The South African Police Service (SAPS) has ended a sit-in at the UN High Commissioner for Refugees (UNHCR) compound in the capital, Pretoria. Some two hundred people have been arrested, according to the media, and others are being held to determine their immigration status. The sit-in had lasted for a month with up to seventy participants, identified by the media as refugees and asylum seekers. The protestors were demanding that the UNHCR resettle them in other countries because of their fear of xenophobic violence centered in South Africa’s townships.
The episode has been highly problematic. The protestors were demanding what the UNHCR could not do. Under international law, the UNHCR has a role with respect to persons outside their own country because of a well-founded fear of persecution based on religion, ethnicity, political views, or membership in a particular social group. While media reports are unclear, it is highly unlikely that most of the protestors had gone through the South African adjudication process to qualify for asylum or refugee status. In South Africa as in the United States, adjudication of refugee or asylum claims is a lengthy process. It is likely that most of the protestors were economic migrants. The UNHCR has no remit for those who go to another country seeking economic betterment.
South Africa has by far the most advanced economy on the continent. As such, it is a magnet for immigrants, documented and undocumented. Borders are highly porous; the largest number of foreigners in South Africa appear to be from close neighbors, especially Zimbabwe and Mozambique. This population, usually very poor, ebbs and flows depending on conditions in the home country. There are also higher-profile migrants from countries further afield, such as Congo and Nigeria. Wealthier, they attract sensationalized media attention. Nigerians, for example, are frequently identified as drug dealers.
As is nearly always the case, the clearing of a sit-in is a public relations disaster for the police. In racially-charged South Africa, there are international media shots of a white policeman pepper-spraying a black mother and her child, though, according to the New York Times, the SAPS racial make-up mirrors that of the population, which is 80 percent black.

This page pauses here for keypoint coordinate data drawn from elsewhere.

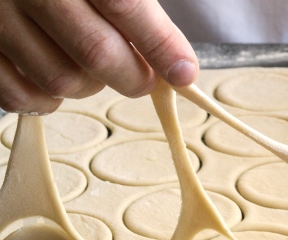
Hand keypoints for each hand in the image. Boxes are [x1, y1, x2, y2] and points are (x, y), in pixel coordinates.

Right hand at [0, 0, 197, 114]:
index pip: (125, 6)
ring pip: (62, 80)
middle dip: (134, 77)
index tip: (184, 73)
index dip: (160, 45)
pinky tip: (58, 76)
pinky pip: (20, 96)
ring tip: (93, 66)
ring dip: (91, 86)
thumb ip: (133, 6)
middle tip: (144, 78)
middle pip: (96, 52)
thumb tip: (175, 61)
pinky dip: (48, 99)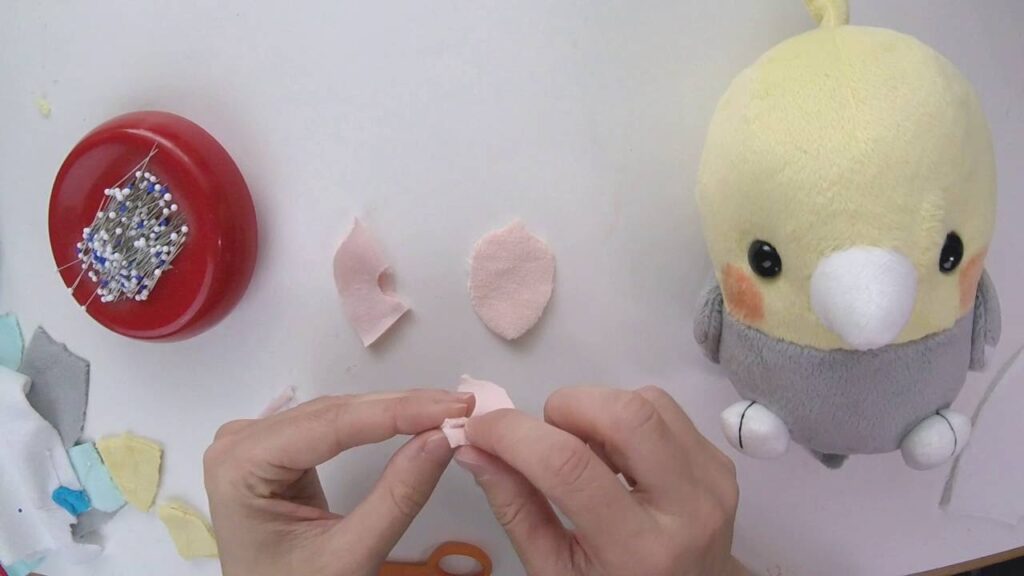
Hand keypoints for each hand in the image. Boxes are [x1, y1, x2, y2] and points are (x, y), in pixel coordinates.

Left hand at [204, 390, 472, 575]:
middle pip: (333, 413)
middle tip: (462, 407)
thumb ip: (397, 496)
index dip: (398, 411)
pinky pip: (330, 426)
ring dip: (392, 412)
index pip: (331, 424)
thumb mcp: (349, 555)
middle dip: (401, 409)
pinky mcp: (274, 449)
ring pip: (336, 414)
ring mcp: (253, 442)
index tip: (454, 406)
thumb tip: (444, 437)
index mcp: (241, 465)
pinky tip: (409, 417)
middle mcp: (239, 441)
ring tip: (444, 411)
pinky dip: (374, 423)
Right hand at [456, 386, 746, 575]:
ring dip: (598, 411)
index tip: (482, 427)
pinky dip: (626, 417)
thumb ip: (515, 507)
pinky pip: (665, 409)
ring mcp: (713, 481)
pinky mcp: (721, 462)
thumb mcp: (555, 570)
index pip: (571, 468)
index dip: (515, 435)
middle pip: (625, 414)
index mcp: (639, 551)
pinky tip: (616, 455)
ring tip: (583, 451)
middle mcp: (688, 509)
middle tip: (544, 437)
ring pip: (646, 401)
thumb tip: (474, 447)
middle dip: (567, 407)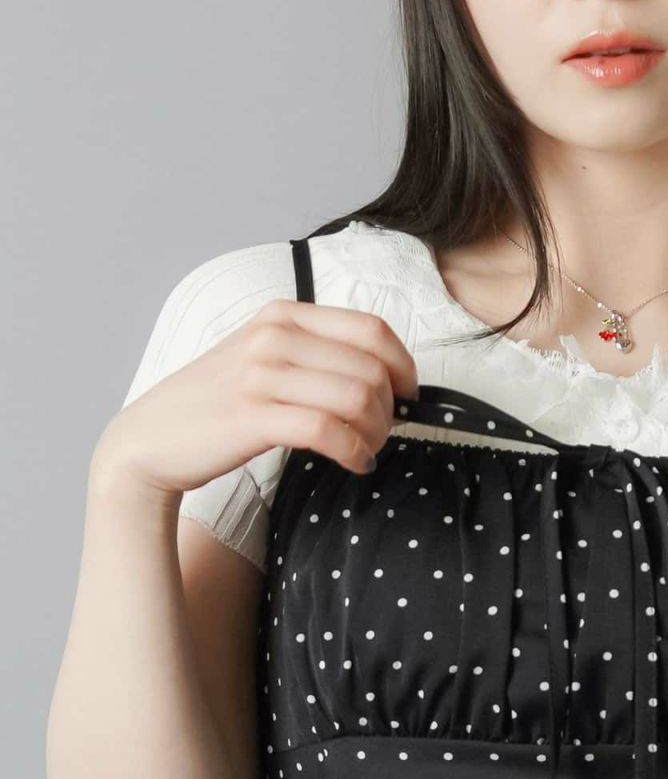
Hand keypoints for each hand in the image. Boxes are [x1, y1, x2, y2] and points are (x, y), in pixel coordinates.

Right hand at [94, 299, 417, 495]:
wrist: (149, 441)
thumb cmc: (216, 404)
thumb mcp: (263, 357)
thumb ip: (315, 354)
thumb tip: (385, 375)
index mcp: (283, 315)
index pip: (372, 329)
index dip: (403, 365)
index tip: (408, 394)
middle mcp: (274, 336)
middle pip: (371, 368)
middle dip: (391, 408)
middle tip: (383, 433)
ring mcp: (261, 374)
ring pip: (356, 398)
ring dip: (376, 432)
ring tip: (368, 449)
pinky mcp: (252, 416)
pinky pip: (329, 432)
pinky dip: (355, 451)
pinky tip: (355, 463)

Stepping back, South Africa is dealing with what is likely to become more common: the unregulated movement of people from poor areas and countries to wealthier ones. Like most countries, South Africa does not have in place a solution to this new challenge. As elsewhere in Africa, borders are porous and fundamentally artificial—they were drawn by colonial governments without reference by and large to the indigenous peoples. For example, the Tswana people are to be found on both sides of the Zimbabwe-South Africa border.